TASK GOAL: Each and every line below goes into your answer unchanged, but leave out the images.

══════════

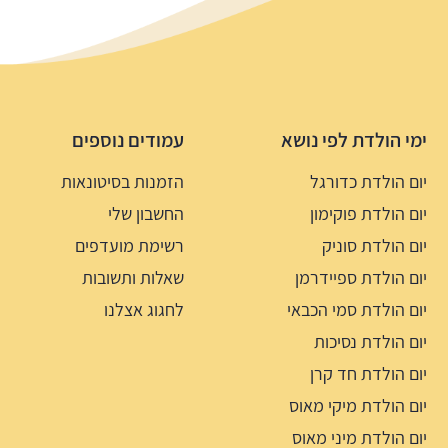
ימי הולדת לפי נושא
עמודים נוספים
יום הולדת כדורגל
הזמנות בסיטונאות
יום הולדת פוקימון
החשבון שלי
יום הולדת סוניק
רשימת מועדפים
יום הולדת ספיידרמן
שאלות ותשובות
יום הולדת סמי הכבאי
לחגוג אצלנו
יום הולדת נסיכות
יום הולדת חד קרן
יום הולדת מיקי מאוס
יום הולדת מיני מאוס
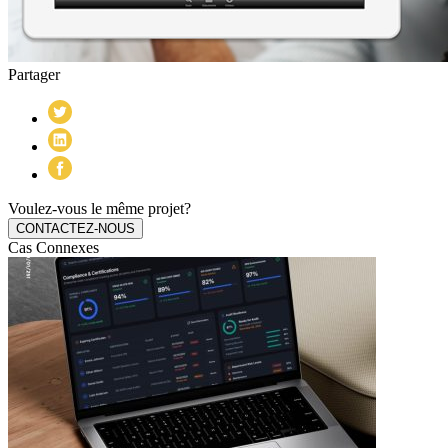
Partager
Voulez-vous le même projet?
CONTACTEZ-NOUS
Cas Connexes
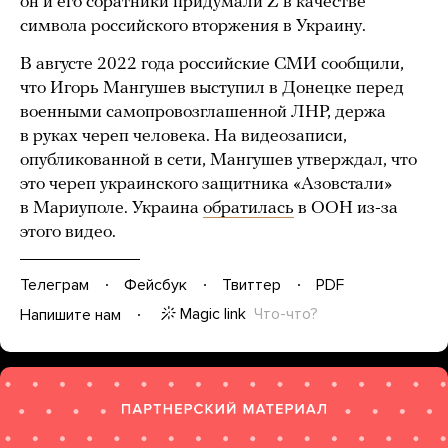
он и его соратники придумали Z в качестве
символа российского вторжения в Украину.
В августе 2022 года российские СМИ сообщили,
что Игорь Мангушев выступил в Донецке перед
военными самопровозглашенной ЛНР, держа
в руках череп человека. На видеозаписи,
опубликованной в сети, Мангушев утверждал, что
это череп украинского защитника «Азовстали»
в Мариуполе. Украина
обратилась
в ООН из-за
этого видео.
Телеграм
Фейсбук
Твиттер
PDF
Magic link
Что-что?
Напишите нам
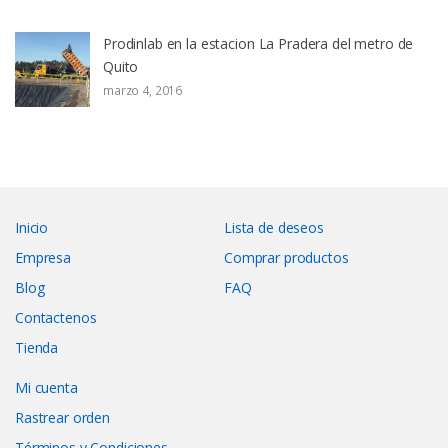
Prodinlab en la estacion La Pradera del metro de
Quito
marzo 4, 2016
Inicio
Lista de deseos
Empresa
Comprar productos
Blog
FAQ
Contactenos
Tienda
Mi cuenta
Rastrear orden
Términos y Condiciones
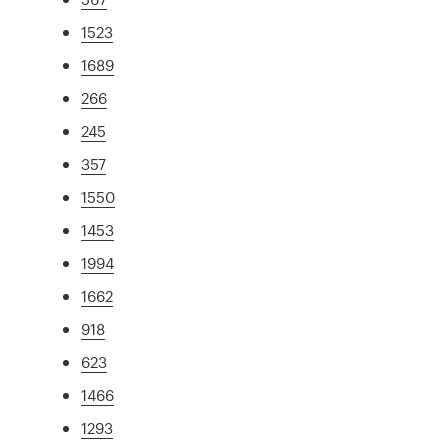
1523
1689
266
245
357
1550
1453
1994
1662
918
623
1466
1293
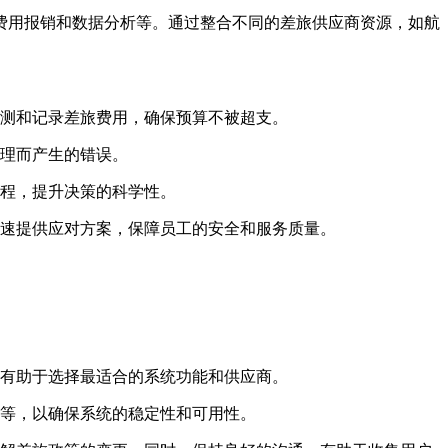
费用报销和数据分析等。通过整合不同的差旅供应商资源，如航
测和记录差旅费用，确保预算不被超支。
理而产生的错误。
程，提升决策的科学性。
速提供应对方案，保障员工的安全和服务质量。
有助于选择最适合的系统功能和供应商。
等，以确保系统的稳定性和可用性。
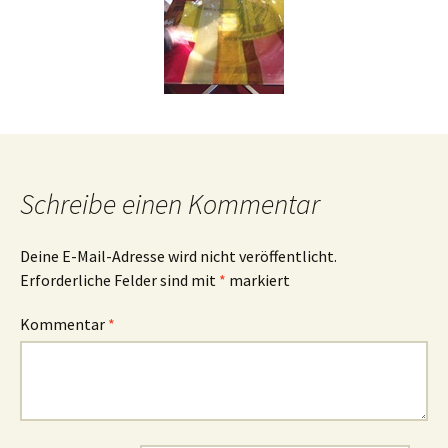
Schreibe einen Kommentar
Deine E-Mail-Adresse wird nicht veröffentlicht.
Erforderliche Felder sind mit
*
markiert
Kommentar
*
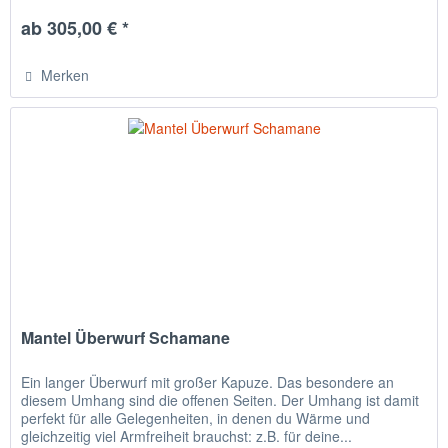
ab 305,00 € *
Merken
Mantel Überwurf Schamane
Ein langer Überwurf mit großer Kapuze. Das besondere an
diesem Umhang sind die offenen Seiten. Der Umhang ist damit
perfekt für alle Gelegenheiten, in denen du Wärme und
gleichzeitig viel Armfreiheit brauchst: z.B. für deine...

══════════

REPLY TO THE TASK:
ימי הולדת לפי נושא
עמודים נוספים
יום הולדת כדורגל
הזמנות בסיטונאות
יום הולדת פוקימון
החשבון שלי
יום הולדת סוניק
רשימת מועדפים
יום הולדת ספיידרמן
שאלות ותשובות
יום הולדת סמי הכבאי
לחגוג אצלנו
יום הולדת נסיכות
יום הולדת חד קרן
יום הולדת מיקי מאוס
יום הולדת מיני מאוס
Partager
Voulez-vous le même projet?
CONTACTEZ-NOUS
Cas Connexes
он и его соратники придумали Z в качестве
символа российского вторжения в Украину.
В августе 2022 года российские СМИ сообщили,
что Игорь Мангушев выступил в Донецке перед
военными самопровозглашенной ЛНР, держа
в руках череп человека. На видеозаписи,
опубликованной в сети, Мангушев утверждал, что
это череп украинского защитника «Азовстали»
в Мариуполе. Украина
обратилась
в ООН из-за
этого видео.
Телеграм
Фейсбук
Твиттер
PDF
Magic link
Что-что?
Напишите нам
Prodinlab en la estacion La Pradera del metro de
Quito
marzo 4, 2016
Inicio
Lista de deseos
Empresa
Comprar productos
Blog
FAQ
Contactenos
Tienda
Mi cuenta
Rastrear orden
Términos y Condiciones
1523
1689
266
245
357
1550
1453
1994
1662
918
623
1466
1293
费用报销和数据分析等。通过整合不同的差旅供应商资源，如航
测和记录差旅费用，确保预算不被超支。
理而产生的错误。
程，提升决策的科学性。
速提供应对方案，保障员工的安全和服务质量。
有助于选择最适合的系统功能和供应商。
等，以确保系统的稳定性和可用性。
Schreibe einen Kommentar
Deine E-Mail-Adresse wird nicht veröffentlicht.
Erforderliche Felder sind mit
*
markiert
Kommentar
*
ab 305,00 € *
Merken
Mantel Überwurf Schamane
Ein langer Überwurf mit großer Kapuze. Das besondere an
diesem Umhang sind die offenen Seiten. Der Umhang ist damit
perfekt für alle Gelegenheiten, in denen du Wärme und
gleichzeitig viel Armfreiheit brauchst: z.B. für deine...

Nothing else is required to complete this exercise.